Extract to read:
The classic, simple (with no self-loops), directed graph is sufficient to describe the Following/Followed connectivity of Actors within a single Server. The core idea is to map Actors to graph nodes, and express relations using graph edges.

A basic representation of an ActivityPub network as a simple graph.

This model can be useful to analyze sub-graphs of a network, in particular if the Server instance is large with many users. The benefit of using a simple graph is that one can directly map its structure into matrix notation and then use the well-developed machinery or linear algebra. The challenge is that actual ActivityPub networks will be quite a bit more demanding in the variety of Actor and Activities that they engage in, which limits the utility of simple graphs.

Multiple Servers of the Same type

The first complication is that the network will involve multiple servers, potentially a very large number indeed. The Server-to-Server layer is made up of all interconnected Servers (Server N) with a varying amount of user / Actors (from one to very many). The actual social network layer is formed by the follow relationships between these Actors (User K @ Server N) hosted by different Servers.

ActivityPub networks are constructed following a federated architecture where messages are exchanged between multiple servers (on behalf of users). Actors residing in different servers can follow each other and exchange messages, but subject to their own and administration moderation and federation choices.

Loosely speaking, Tensors can be seen as generalizations of vectors and matrices. Vectors could be called rank-1 tensors, they have one index. Matrices are rank-2 tensors, they have two indexes or dimensions. The more indices, the higher the rank of a tensor. Adjacency Matrices are rank-2 tensors, so they are inherently limited in the complexity of the relationships they can capture.

Adjacency Tensors are higher-order objects that can potentially capture more complex network relations. The multilayer adjacency tensor $A$ is a very general object that can be used to represent a wealth of complicated relationships among nodes.

The simplest generalization of an Adjacency Tensor beyond an Adjacency Matrix would be the fourth-order, or rank-4, tensor $A^{ab}_{ij}$ where the indices $(a,b)$ range over a single additional layer dimension (e.g., a count of Server instances) and $(i, j)$ ranges over the nodes (e.g. Actors).

$$ A^{ab}_{ij} = \left \{ \begin{array}{r@{\quad : \quad}l} 1 & \mbox{if link from node} , (i,a) , \mbox{to node} , (j,b) \\ 0 & \mbox{otherwise} \end{array} \right. $$

In the case of multiple ActivityPub servers we might use the extra dimension to range of the different instances.

Task set:
A: In the passage on modeling ActivityPub networks, what rank of tensor is an adjacency matrix said to be?
B: Reproduce the portion of the passage on modeling ActivityPub networks starting at "The simplest generalization" and ending at "nodes (e.g. Actors).".

Supplied records:
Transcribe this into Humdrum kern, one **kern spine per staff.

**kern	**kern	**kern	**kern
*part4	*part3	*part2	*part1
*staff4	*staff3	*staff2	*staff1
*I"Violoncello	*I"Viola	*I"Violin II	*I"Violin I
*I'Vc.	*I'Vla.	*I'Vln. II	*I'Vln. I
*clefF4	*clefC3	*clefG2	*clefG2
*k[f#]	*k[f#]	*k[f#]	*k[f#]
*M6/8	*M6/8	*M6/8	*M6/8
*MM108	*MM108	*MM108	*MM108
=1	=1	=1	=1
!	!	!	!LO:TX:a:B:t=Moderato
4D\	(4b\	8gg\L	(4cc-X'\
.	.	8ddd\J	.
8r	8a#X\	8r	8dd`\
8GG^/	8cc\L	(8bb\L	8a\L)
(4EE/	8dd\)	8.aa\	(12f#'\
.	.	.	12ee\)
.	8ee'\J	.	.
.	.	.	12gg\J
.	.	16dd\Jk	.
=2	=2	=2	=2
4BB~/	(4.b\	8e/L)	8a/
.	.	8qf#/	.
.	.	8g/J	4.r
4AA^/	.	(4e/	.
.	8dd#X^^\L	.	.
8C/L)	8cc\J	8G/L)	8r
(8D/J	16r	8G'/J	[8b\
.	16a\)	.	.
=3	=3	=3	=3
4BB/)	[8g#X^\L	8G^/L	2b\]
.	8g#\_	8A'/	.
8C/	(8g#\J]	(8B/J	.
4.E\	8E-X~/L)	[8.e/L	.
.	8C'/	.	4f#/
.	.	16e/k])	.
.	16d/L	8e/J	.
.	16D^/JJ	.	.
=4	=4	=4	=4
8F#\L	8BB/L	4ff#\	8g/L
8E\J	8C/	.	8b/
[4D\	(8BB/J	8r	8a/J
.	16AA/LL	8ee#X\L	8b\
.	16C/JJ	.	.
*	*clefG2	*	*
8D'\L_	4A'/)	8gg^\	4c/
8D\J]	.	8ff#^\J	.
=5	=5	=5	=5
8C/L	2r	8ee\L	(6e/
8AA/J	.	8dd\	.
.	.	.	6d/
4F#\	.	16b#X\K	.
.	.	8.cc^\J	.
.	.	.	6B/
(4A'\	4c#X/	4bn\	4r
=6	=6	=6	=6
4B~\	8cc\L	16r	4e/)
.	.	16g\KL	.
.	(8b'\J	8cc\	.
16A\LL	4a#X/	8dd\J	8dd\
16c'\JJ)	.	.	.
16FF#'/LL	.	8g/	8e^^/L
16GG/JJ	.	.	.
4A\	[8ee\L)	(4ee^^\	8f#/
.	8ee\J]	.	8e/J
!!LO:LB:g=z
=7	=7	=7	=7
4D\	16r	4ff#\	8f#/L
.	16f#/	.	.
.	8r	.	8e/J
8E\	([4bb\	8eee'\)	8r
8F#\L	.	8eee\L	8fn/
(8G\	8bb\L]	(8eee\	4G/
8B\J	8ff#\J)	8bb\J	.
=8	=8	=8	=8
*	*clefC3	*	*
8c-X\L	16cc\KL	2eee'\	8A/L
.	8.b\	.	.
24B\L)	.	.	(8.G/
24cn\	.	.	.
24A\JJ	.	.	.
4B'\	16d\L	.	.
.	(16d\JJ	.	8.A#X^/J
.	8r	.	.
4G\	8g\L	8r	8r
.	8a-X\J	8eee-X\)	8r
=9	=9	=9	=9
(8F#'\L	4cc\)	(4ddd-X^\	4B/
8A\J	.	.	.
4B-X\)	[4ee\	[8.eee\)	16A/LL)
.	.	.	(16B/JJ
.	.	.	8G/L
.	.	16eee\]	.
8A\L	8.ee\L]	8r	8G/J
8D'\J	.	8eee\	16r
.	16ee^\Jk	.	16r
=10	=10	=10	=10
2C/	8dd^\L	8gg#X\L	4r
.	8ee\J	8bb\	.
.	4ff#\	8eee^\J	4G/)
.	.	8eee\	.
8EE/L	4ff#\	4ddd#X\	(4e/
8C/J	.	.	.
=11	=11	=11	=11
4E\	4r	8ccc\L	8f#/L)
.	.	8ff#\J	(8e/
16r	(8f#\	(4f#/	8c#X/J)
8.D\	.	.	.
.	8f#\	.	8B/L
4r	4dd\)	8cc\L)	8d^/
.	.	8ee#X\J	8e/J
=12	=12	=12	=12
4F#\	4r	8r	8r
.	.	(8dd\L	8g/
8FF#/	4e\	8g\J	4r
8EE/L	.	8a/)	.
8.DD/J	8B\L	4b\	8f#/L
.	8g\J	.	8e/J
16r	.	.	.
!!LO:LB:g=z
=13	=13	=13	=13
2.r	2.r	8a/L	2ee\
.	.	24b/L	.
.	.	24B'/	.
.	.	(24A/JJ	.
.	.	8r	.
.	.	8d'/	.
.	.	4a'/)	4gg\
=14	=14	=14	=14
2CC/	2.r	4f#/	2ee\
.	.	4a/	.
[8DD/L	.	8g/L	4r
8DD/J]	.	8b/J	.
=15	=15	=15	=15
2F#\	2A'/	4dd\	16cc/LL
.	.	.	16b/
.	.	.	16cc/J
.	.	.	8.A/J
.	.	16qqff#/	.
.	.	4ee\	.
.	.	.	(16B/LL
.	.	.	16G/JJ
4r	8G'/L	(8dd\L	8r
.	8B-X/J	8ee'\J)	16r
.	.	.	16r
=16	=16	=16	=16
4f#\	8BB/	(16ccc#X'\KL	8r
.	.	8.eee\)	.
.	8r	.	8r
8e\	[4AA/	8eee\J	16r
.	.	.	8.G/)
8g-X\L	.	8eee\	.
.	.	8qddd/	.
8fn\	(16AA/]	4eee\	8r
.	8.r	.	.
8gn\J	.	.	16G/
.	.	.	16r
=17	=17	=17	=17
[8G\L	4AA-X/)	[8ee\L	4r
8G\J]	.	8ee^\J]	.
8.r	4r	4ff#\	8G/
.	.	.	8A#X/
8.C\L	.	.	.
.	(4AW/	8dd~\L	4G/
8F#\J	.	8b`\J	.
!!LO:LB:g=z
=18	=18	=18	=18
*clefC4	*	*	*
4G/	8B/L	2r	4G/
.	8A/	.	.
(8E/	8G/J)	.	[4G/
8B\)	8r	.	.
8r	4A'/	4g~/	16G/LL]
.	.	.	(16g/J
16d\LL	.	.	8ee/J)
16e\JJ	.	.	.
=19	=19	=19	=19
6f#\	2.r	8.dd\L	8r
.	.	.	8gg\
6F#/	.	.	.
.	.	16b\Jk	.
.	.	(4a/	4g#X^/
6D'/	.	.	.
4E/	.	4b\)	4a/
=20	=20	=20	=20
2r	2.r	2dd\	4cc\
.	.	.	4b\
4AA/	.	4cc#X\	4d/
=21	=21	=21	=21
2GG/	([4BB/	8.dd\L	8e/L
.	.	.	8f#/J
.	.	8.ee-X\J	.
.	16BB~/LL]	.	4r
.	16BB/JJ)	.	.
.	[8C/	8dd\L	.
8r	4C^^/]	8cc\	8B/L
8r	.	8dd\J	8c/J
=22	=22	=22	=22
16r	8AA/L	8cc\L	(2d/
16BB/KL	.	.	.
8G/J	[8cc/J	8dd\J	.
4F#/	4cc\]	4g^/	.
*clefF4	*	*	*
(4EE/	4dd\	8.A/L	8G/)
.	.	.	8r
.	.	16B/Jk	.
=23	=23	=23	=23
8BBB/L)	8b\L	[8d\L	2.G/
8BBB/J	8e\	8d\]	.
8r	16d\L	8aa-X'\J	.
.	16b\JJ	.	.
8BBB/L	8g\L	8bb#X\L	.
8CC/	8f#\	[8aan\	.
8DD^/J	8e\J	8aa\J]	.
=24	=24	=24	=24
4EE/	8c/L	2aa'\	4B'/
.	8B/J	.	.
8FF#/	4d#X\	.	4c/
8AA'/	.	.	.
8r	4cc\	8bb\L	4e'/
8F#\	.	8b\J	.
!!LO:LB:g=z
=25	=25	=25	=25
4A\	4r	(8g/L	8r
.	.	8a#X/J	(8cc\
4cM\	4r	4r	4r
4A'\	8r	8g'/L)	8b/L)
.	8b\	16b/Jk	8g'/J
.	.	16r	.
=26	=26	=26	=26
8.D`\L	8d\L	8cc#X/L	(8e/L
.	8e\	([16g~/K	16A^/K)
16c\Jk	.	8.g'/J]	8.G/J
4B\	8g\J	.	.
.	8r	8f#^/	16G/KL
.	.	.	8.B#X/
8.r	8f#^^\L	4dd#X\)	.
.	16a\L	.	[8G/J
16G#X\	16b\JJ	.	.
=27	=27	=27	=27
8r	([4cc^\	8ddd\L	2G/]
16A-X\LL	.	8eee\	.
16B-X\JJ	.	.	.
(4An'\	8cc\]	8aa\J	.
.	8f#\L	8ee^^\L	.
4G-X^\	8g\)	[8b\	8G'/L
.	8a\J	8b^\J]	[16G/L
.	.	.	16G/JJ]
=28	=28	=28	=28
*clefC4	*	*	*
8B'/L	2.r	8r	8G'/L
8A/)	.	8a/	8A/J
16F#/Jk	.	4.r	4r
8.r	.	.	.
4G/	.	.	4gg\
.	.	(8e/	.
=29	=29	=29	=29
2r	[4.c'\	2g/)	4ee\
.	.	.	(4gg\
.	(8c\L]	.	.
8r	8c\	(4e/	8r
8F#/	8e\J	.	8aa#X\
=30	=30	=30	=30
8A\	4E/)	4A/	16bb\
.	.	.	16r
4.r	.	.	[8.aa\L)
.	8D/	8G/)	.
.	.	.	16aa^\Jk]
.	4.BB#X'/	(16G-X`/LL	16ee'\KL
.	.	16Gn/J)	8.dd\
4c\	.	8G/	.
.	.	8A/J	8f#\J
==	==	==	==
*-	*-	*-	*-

Results in order:
A: An adjacency matrix is a rank-2 tensor.

B:
The simplest generalization of an Adjacency Tensor beyond an Adjacency Matrix would be the fourth-order, or rank-4, tensor $A^{ab}_{ij}$ where the indices $(a,b)$ range over a single additional layer dimension (e.g., a count of Server instances) and $(i, j)$ ranges over the nodes (e.g. Actors).